What does Romans chapter 10 mean?The prior passage concluded with Paul's declaration that his people, Israel, had tried to become righteous before God in the wrong way: by relying on their attempts to keep the law. They had refused to come to God by faith in Christ. Paul quoted Isaiah to show that Christ was the "stumbling stone" for Israel, but that all who believe in Him will not be put to shame.
Romans 10 begins with Paul's heartfelt confession that he prays for Israel to be saved. He is eager for each of his Jewish brothers and sisters to believe in Christ.

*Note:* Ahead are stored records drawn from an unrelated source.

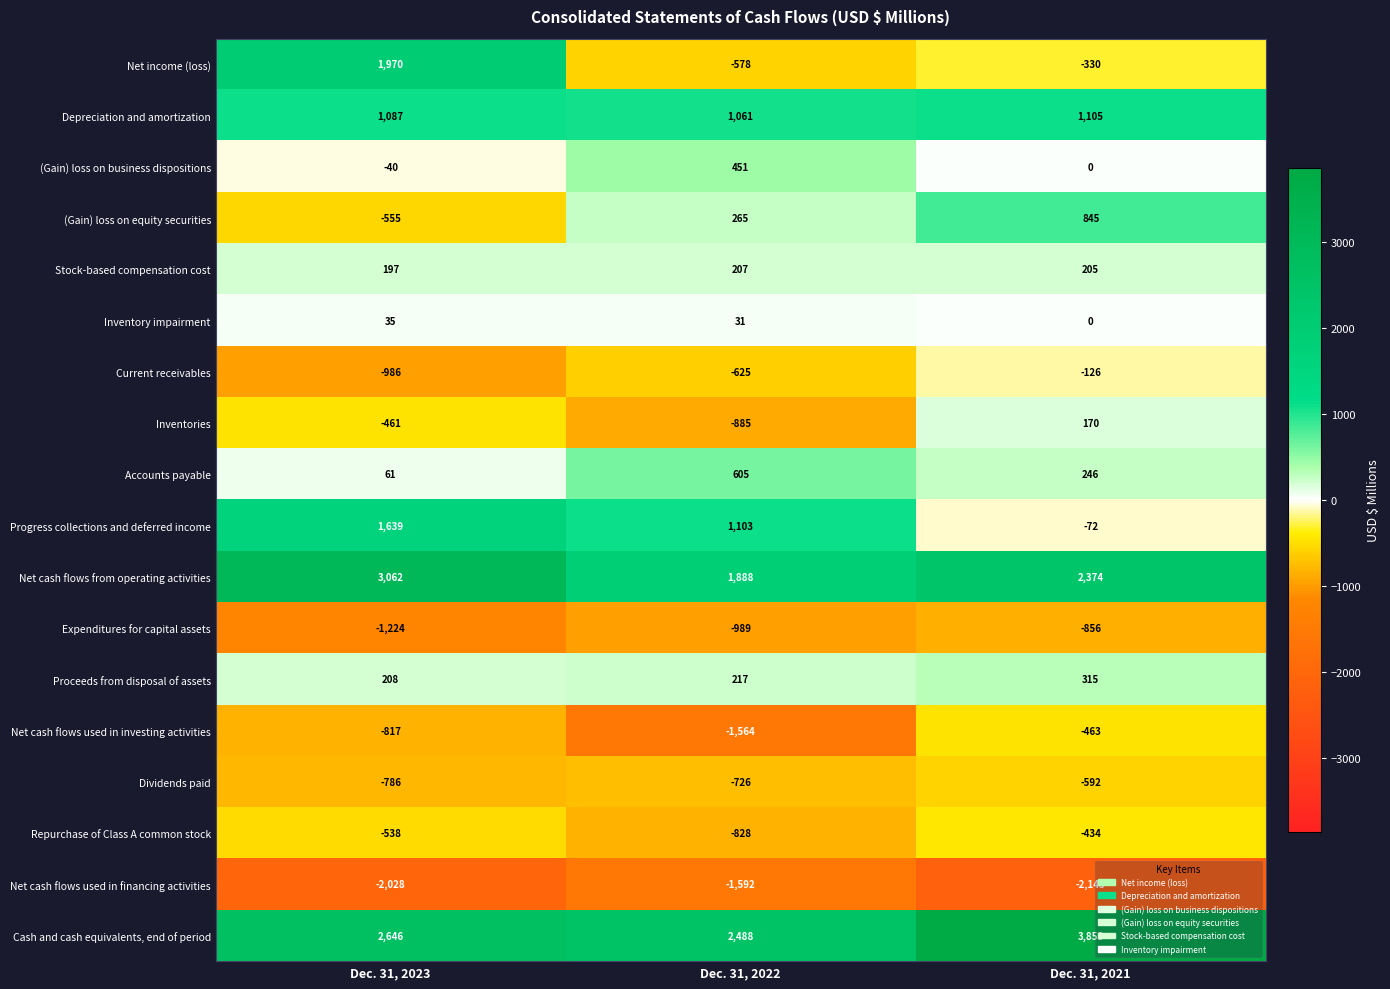

Which series changed the most between Dec. 31, 2023 and Dec. 31, 2022?

Net income (loss)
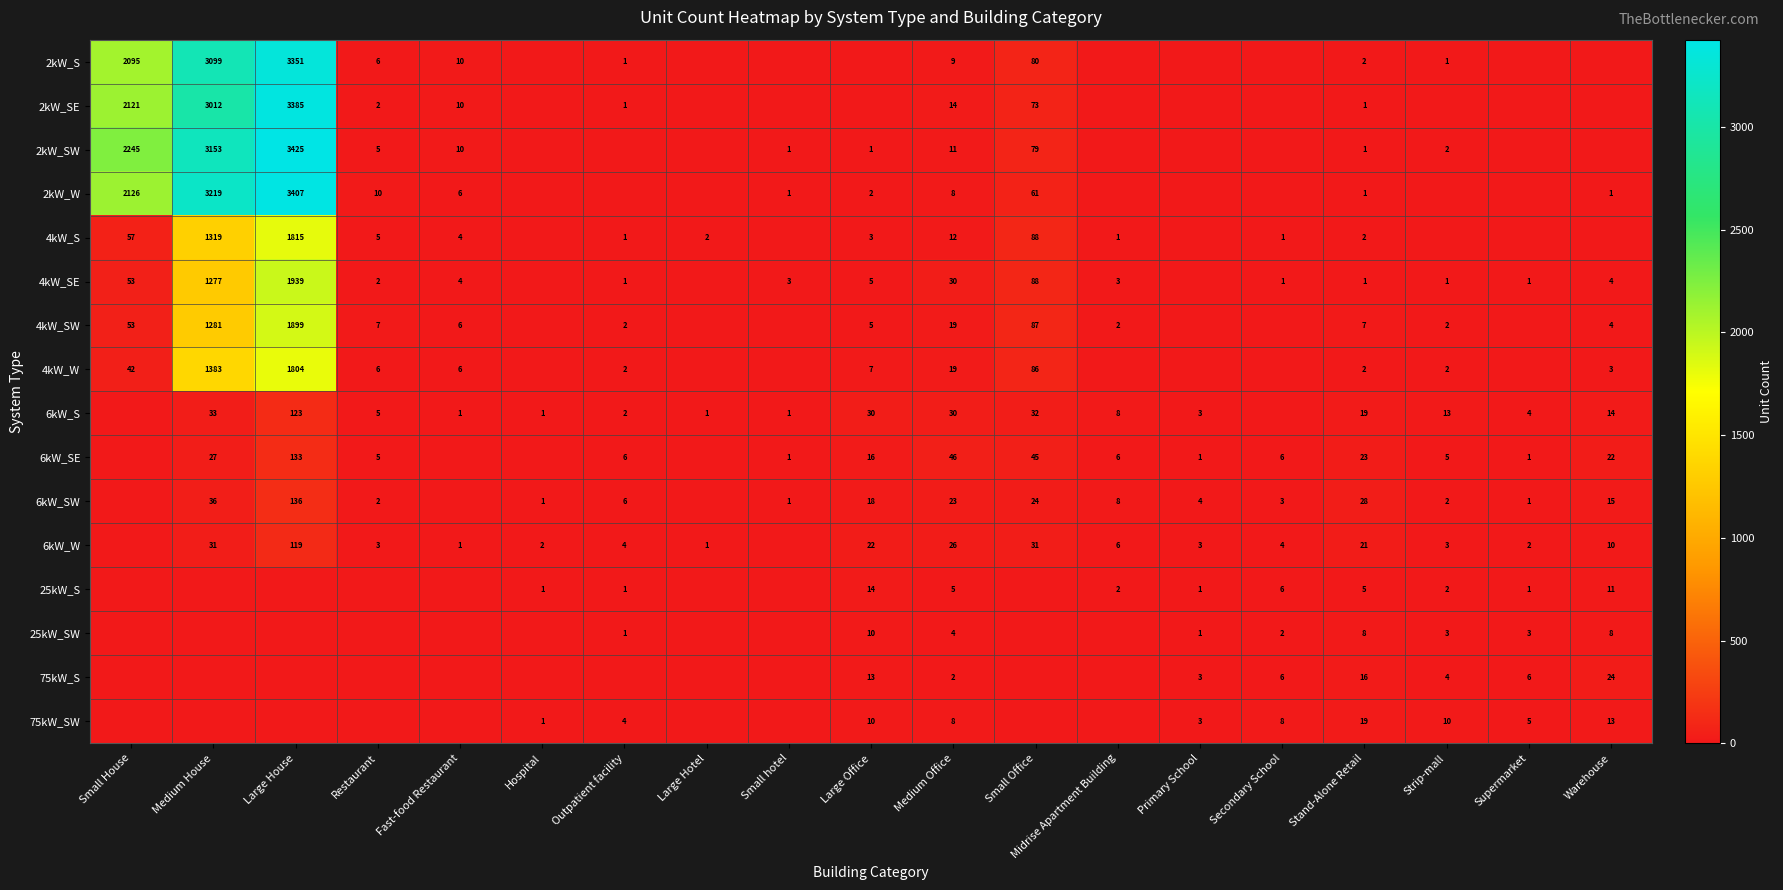

The 25kW_S series shows 6 at Secondary School. True or false?

True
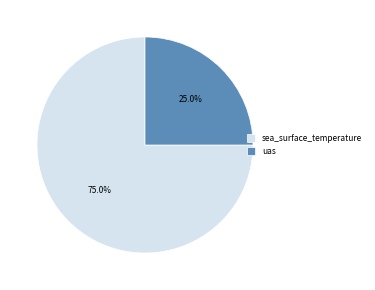

What is the ratio of the value at sea_surface_temperature to the value at uas?

3.0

He praises them for their enthusiasm for God, though they are ignorant of how to reach God's righteousness through faith in Christ (Romans 10:1–4).
Instead, the Israelites continue to try to be declared righteous by God for their religious law-keeping, despite how they continue to break that law. They continue to wait for the truth they already know to come down from heaven or up from the abyss when Jesus Christ has already done both of those things. Paul repeatedly references the Old Testament Scriptures both directly and as an analogy to make his bottom-line case about what is required to be saved (Romans 10:5–8).
Verses 9 and 10 are likely the most quoted verses from this chapter: "If you confess with your mouth that Jesus is Lord and believe in your heart that God raised him from the dead, you will be saved. For with the heart one believes and is justified, and with the mouth one confesses and is saved." Paul spells out that this opportunity to be saved by faith in Jesus is available to everyone, with no distinction between Jews and Gentiles. The Lord is the Lord of all people, and He gives good gifts to all who call on Him. Everyone who calls on Him will be saved. (Romans 10:9–13).
Next, Paul shows how necessary it is for him to continue preaching this gospel, regardless of the objections of those who oppose him. If people must call on the name of Jesus to be saved, they must first believe in Him. Before they can believe, they must hear about Him. In order to hear, someone must preach to them. And before a representative of Christ can preach, he must be sent. Still, not all have obeyed the gospel. That is, many people—especially the Jewish people—have not believed in Christ though they have heard the word of Christ. Why is this? Is it because they haven't really heard? Paul rejects that idea with a quote from Psalm 19. He insists that the gospel of Jesus is reaching the ends of the world (Romans 10:14–17).
If they have heard, then did they not understand? Did the Jewish people truly never comprehend that God intended to welcome all who come to Him by faith? Paul quotes from Moses to show that they should have heard God's own words that He would one day make Israel jealous of those who are not nations. Then Paul references God's words in Isaiah 65 that He would be found by those who did not look for Him, describing what was happening with the Gentile believers in Jesus. Still, God waits patiently for Israel with His hands held out to receive them should they turn back to Him (Romans 10:18–21).